The drug is indicated for patients aged at least four weeks and weighing at least 3kg.
Furthermore, the FDA expanded the use of Tivicay 50mg film-coated tablet for the treatment of HIV in paediatric patients weighing 20kg and above.
ViiV Healthcare CEO Deborah Waterhouse said: “The development and availability of age-appropriate formulations is essential in ensuring children have access to life-saving HIV treatments from an early age and as they grow.
“We now need to continue our efforts to ensure this new dispersible formulation is available to children who need it around the world, in line with our mission to leave no person living with HIV behind.”
Dolutegravir is an integrase strand transfer inhibitor previously indicated to treat children aged six years and above, weighing more than 30kg in the US.
The latest FDA approval is based on results from the ongoing P1093 and ODYSSEY (PENTA20) clinical trials, which involve paediatric patients aged four weeks to 18 years.
P1093 is being performed by the IMPAACT network in the US, Brazil, Thailand, South Africa, Zimbabwe, Kenya and Tanzania, while PENTA network is performing ODYSSEY in Europe, South America, Thailand, Uganda, Zimbabwe and South Africa.

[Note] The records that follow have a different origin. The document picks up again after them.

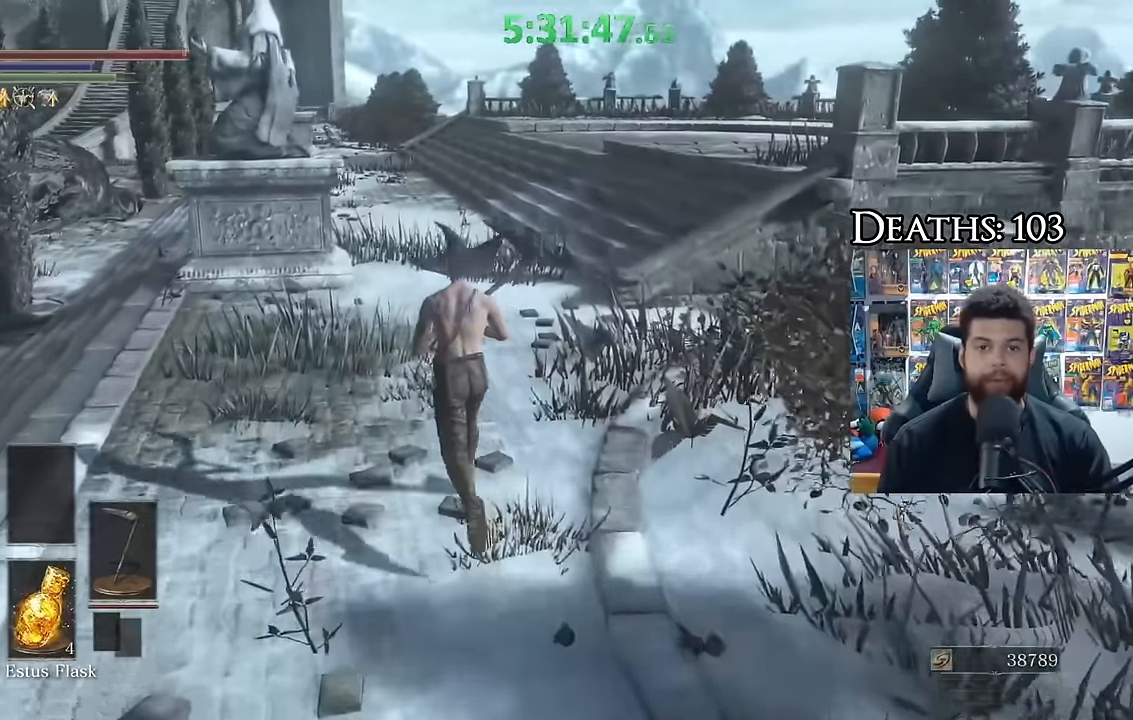
{"dt_ms": 1000, "buttons": ["B"], "right_stick": "center", "button_events": []}
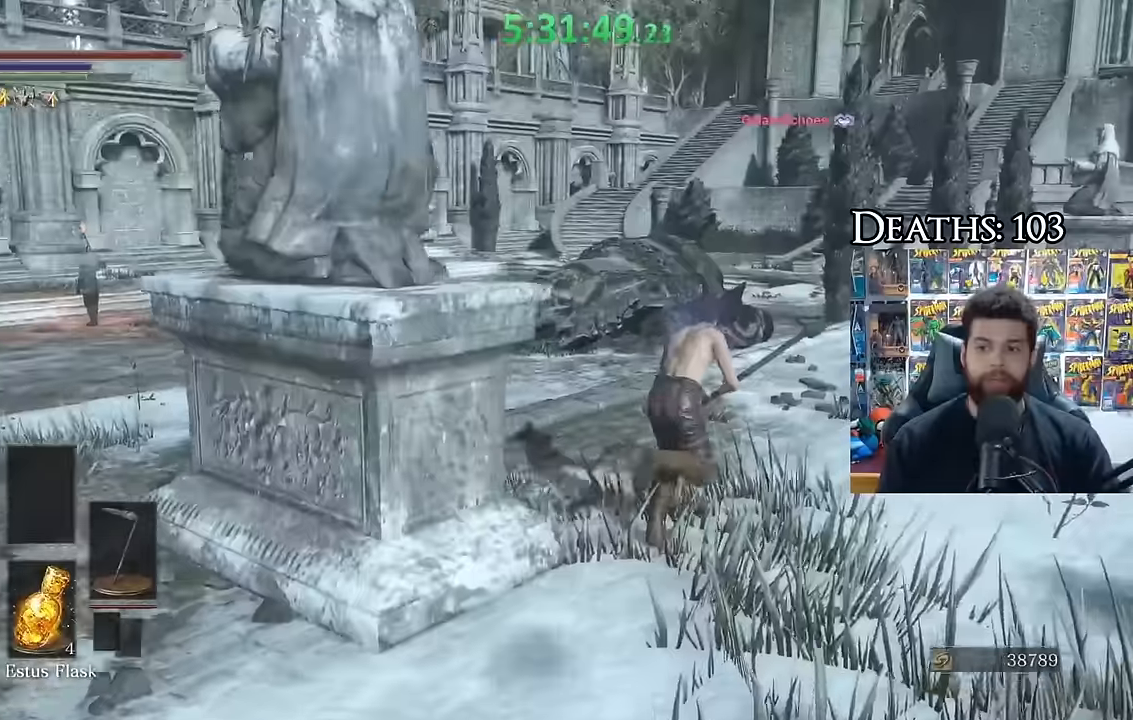
{"dt_ms": 500, "buttons": ["B"], "right_stick": "center", "button_events": [[83, "B", "up"], [183, "B", "down"]]}
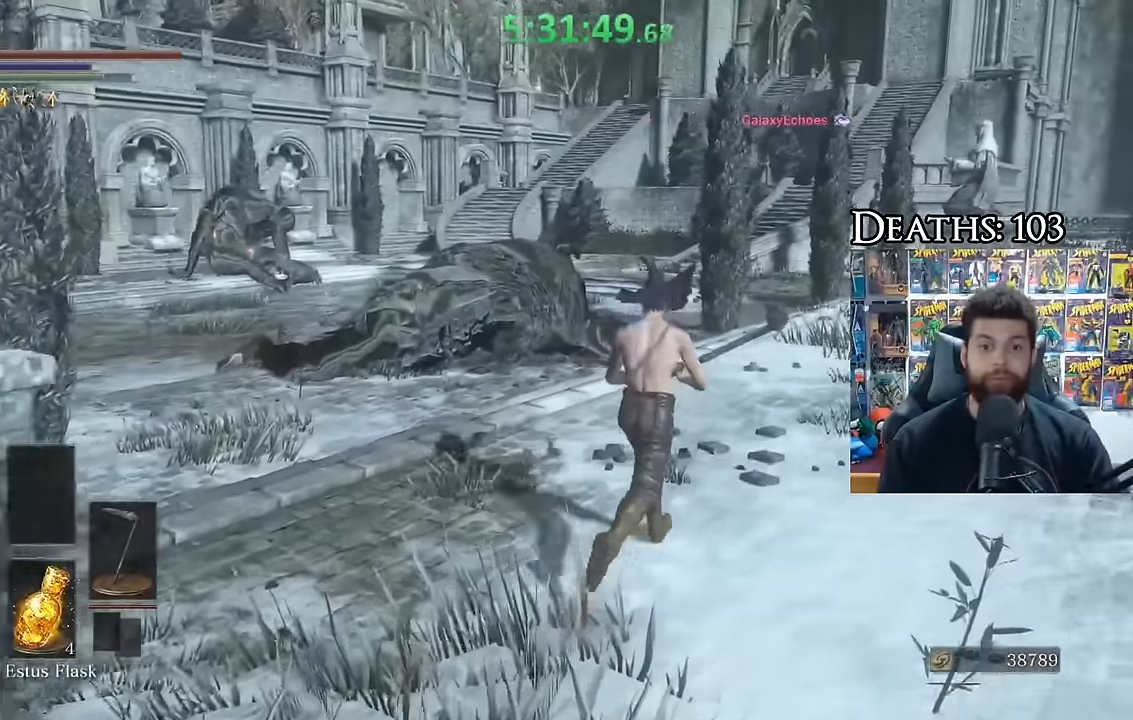
{"dt_ms": 500, "buttons": ["B"], "right_stick": "left", "button_events": []}
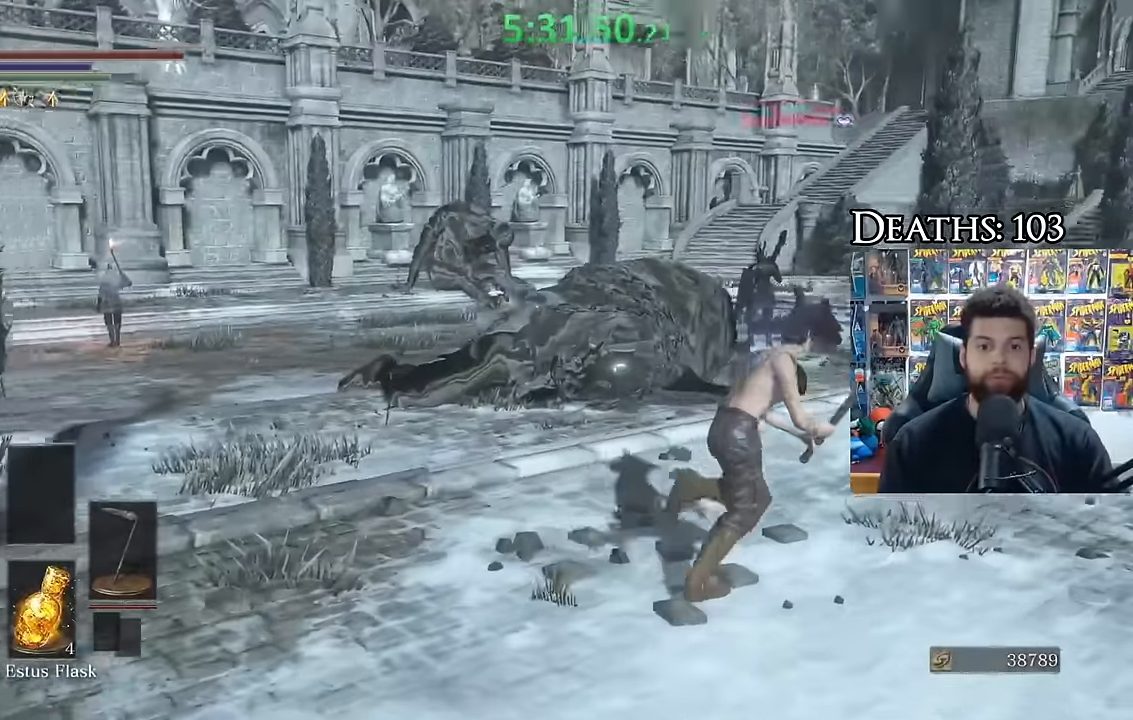
{"dt_ms": 500, "buttons": ["B"], "right_stick": "center", "button_events": []}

Under a voluntary licensing policy, ViiV Healthcare allows the manufacture of generic versions of dolutegravir to be sold royalty-free in least-developed, low-income, lower-middle-income and sub-Saharan Africa and certain upper-middle-income countries.
In March, ViiV Healthcare and Janssen Pharmaceutical secured the Health Canada approval of Cabenuva as a once-monthly, long-acting therapy for adults with HIV-1 infection.
Cabenuva comprises ViiV Healthcare’s cabotegravir and Janssen’s rilpivirine. ViiV Healthcare holds the drug’s marketing rights in Canada.